Tuesday, October 23, 2007

Closing FileStream and StreamWriter, and Garbage Collection

I came across this tidbit about the Close methods in FileStream and StreamWriter in an article by Jeffrey Richter: Garbage Collection: Automatic Memory Management in the Microsoft .NET Framework. I was never really sure which Close to call and why, but this sums up whats going on behind the scenes:

FileStream fs = new FileStream("C:\\SomeFile.txt", FileMode.Open, FileAccess.Write, FileShare.Read);
StreamWriter sw = new StreamWriter(fs);
sw.Write ("Hi there");
// The call to Close below is what you should do
sw.Close();
// NOTE: StreamWriter.Close closes the FileStream. The FileStream
// should not be explicitly closed in this scenario

-

Notice that the StreamWriter's constructor takes a FileStream object as a parameter. Internally, the StreamWriter object saves the FileStream's pointer. Both of these objects have internal data buffers that should be flushed to the file when you're finished accessing the file. Calling the StreamWriter's Close method writes the final data to the FileStream and internally calls the FileStream's Close method, which writes the final data to the disk file and closes the file. Since StreamWriter's Close method closes the FileStream object associated with it, you should not call fs.Close yourself.

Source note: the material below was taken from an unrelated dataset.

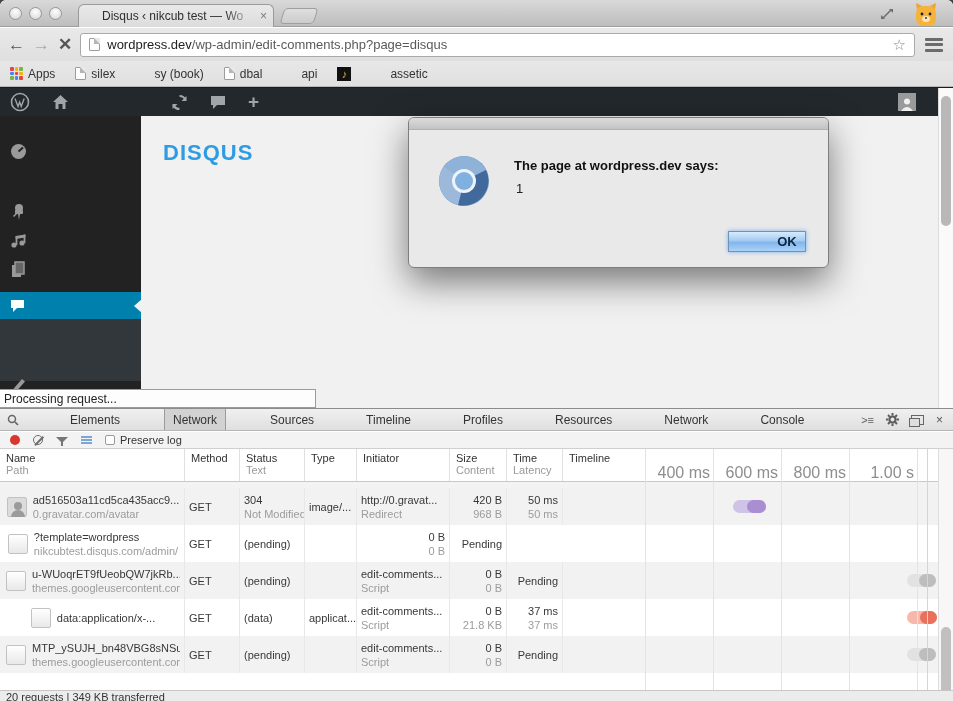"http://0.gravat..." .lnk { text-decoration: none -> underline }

What do you think would happen if you removed the two calls to Close? Well, the garbage collector would correctly detect that the objects are garbage and the objects would get finalized. But, the garbage collector doesn't guarantee the order in which the Finalize methods are called. So if the FileStream gets finalized first, it closes the file. Then when the StreamWriter gets finalized, it would attempt to write data to the closed file, raising an exception. Of course, if the StreamWriter got finalized first, then the data would be safely written to the file.

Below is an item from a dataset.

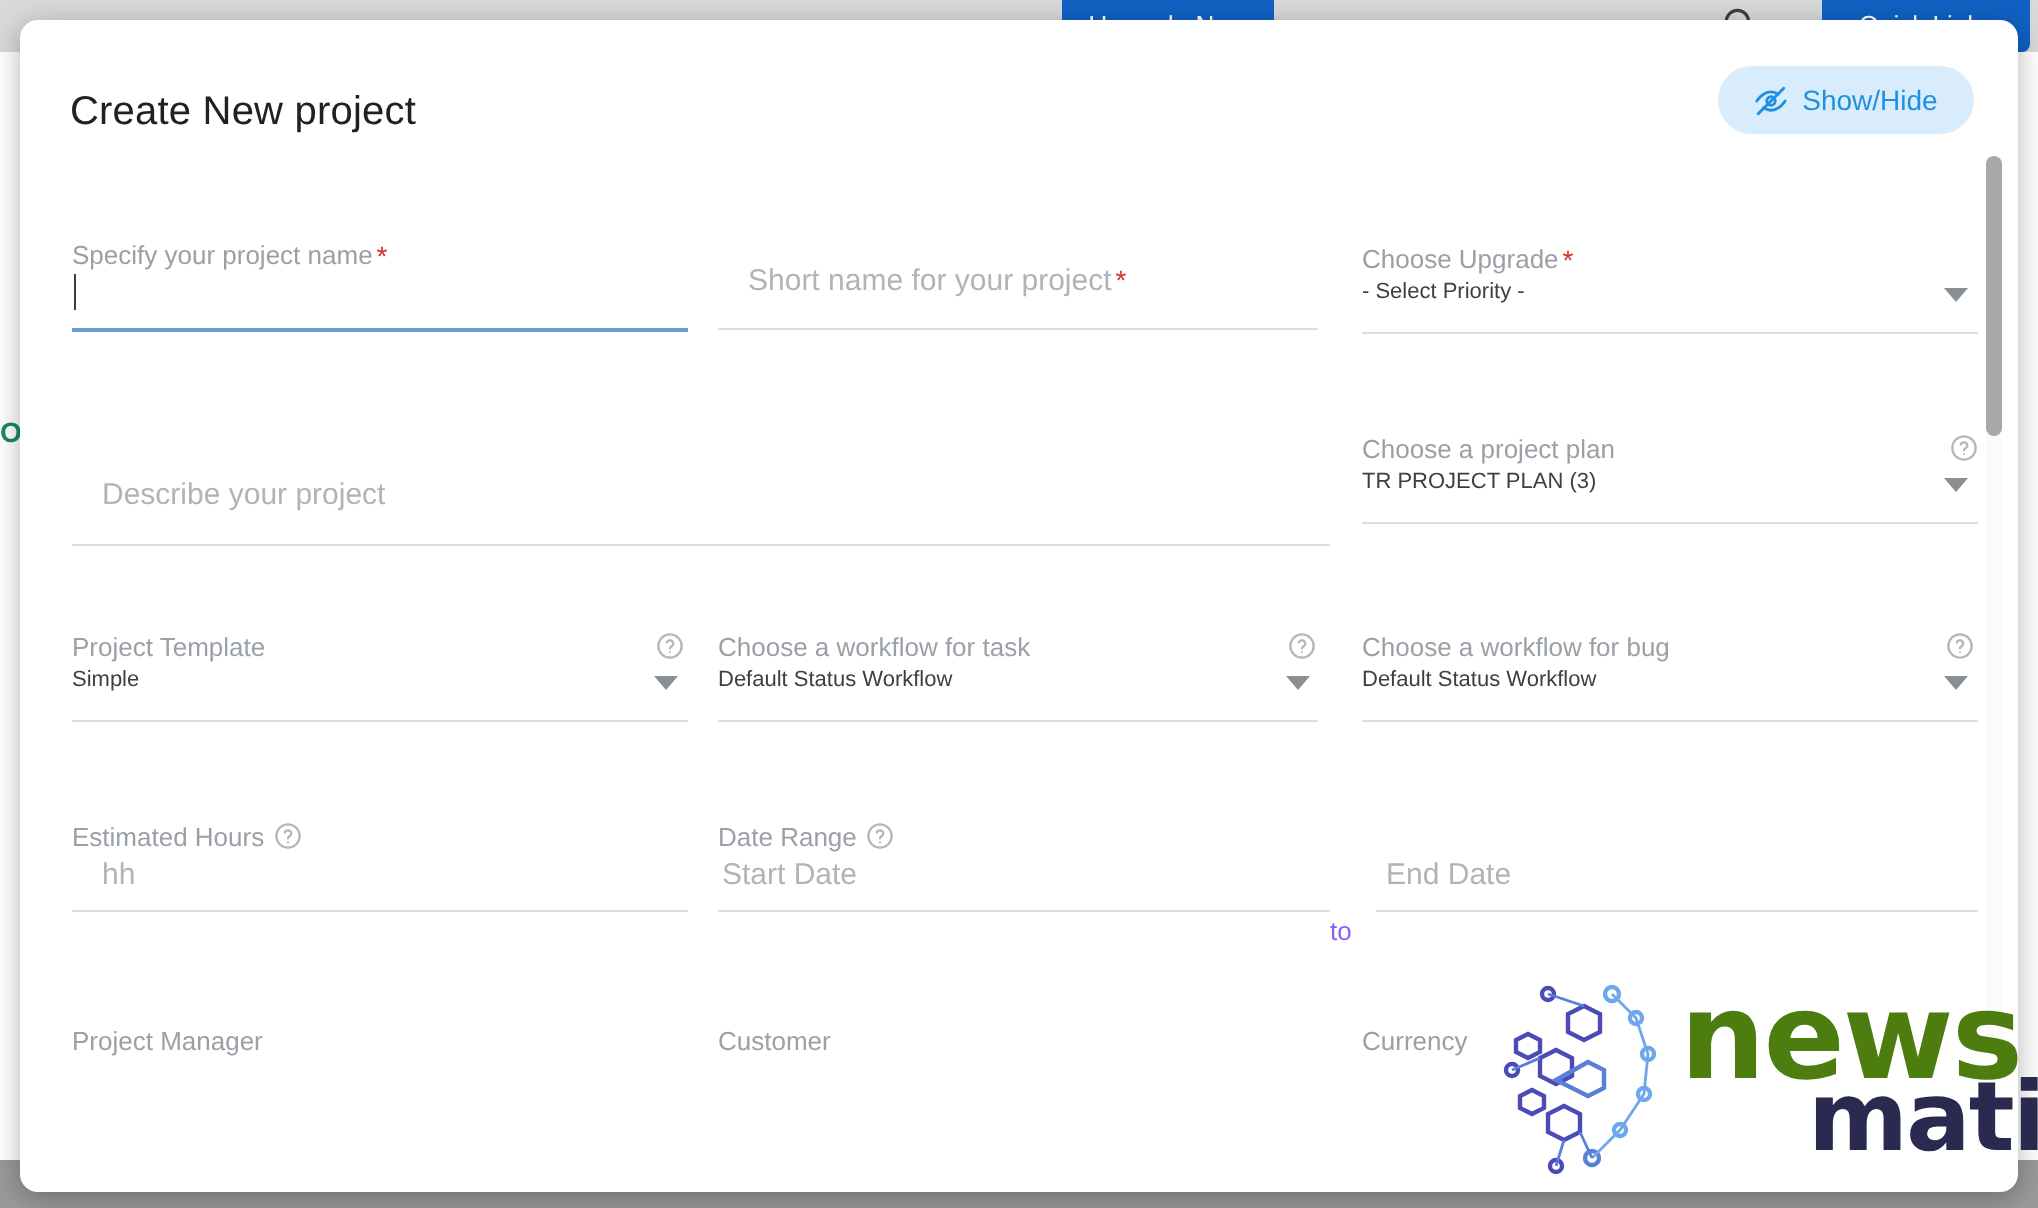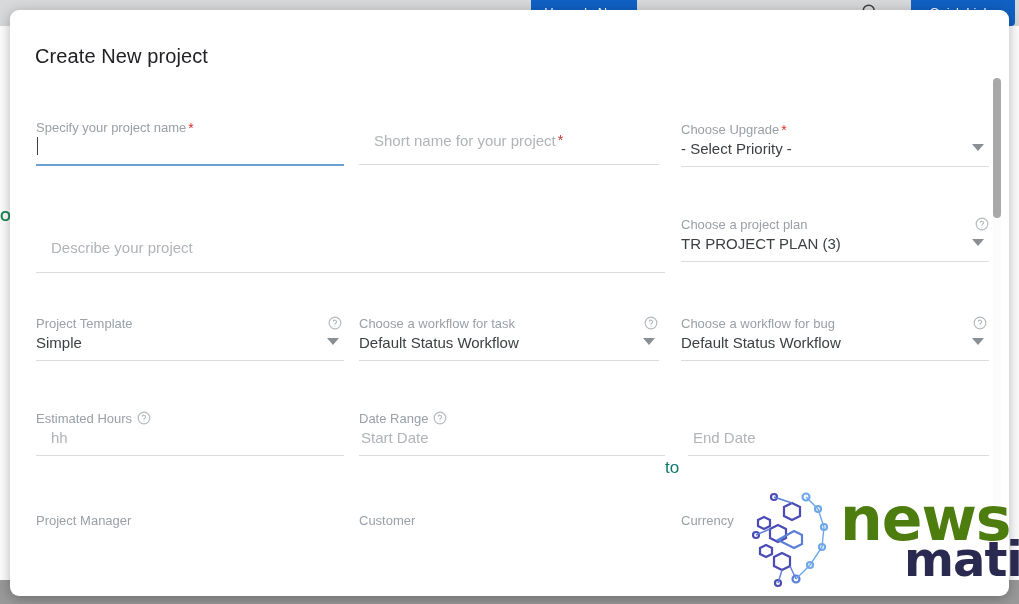"Show/Hide" button.showhide-btn { html: none -> <button> <span> <svg> <path></path> <circle></circle> <line></line> </svg> </span> <span>Show/Hide</span> </button> }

How did Microsoft solve this problem? Making the garbage collector finalize objects in a specific order is impossible because objects could contain pointers to each other and there is no way for the garbage collector to correctly guess the order to finalize these objects. So, here is Microsoft's solution: the StreamWriter type doesn't implement a Finalize method at all. Of course, this means that forgetting to explicitly close the StreamWriter object guarantees data loss. Microsoft expects that developers will see this consistent loss of data and will fix the code by inserting an explicit call to Close.


So if you were wondering why your StreamWriter writes don't get committed to a file if you forget to call the Close method, that's the reason: it was designed that way.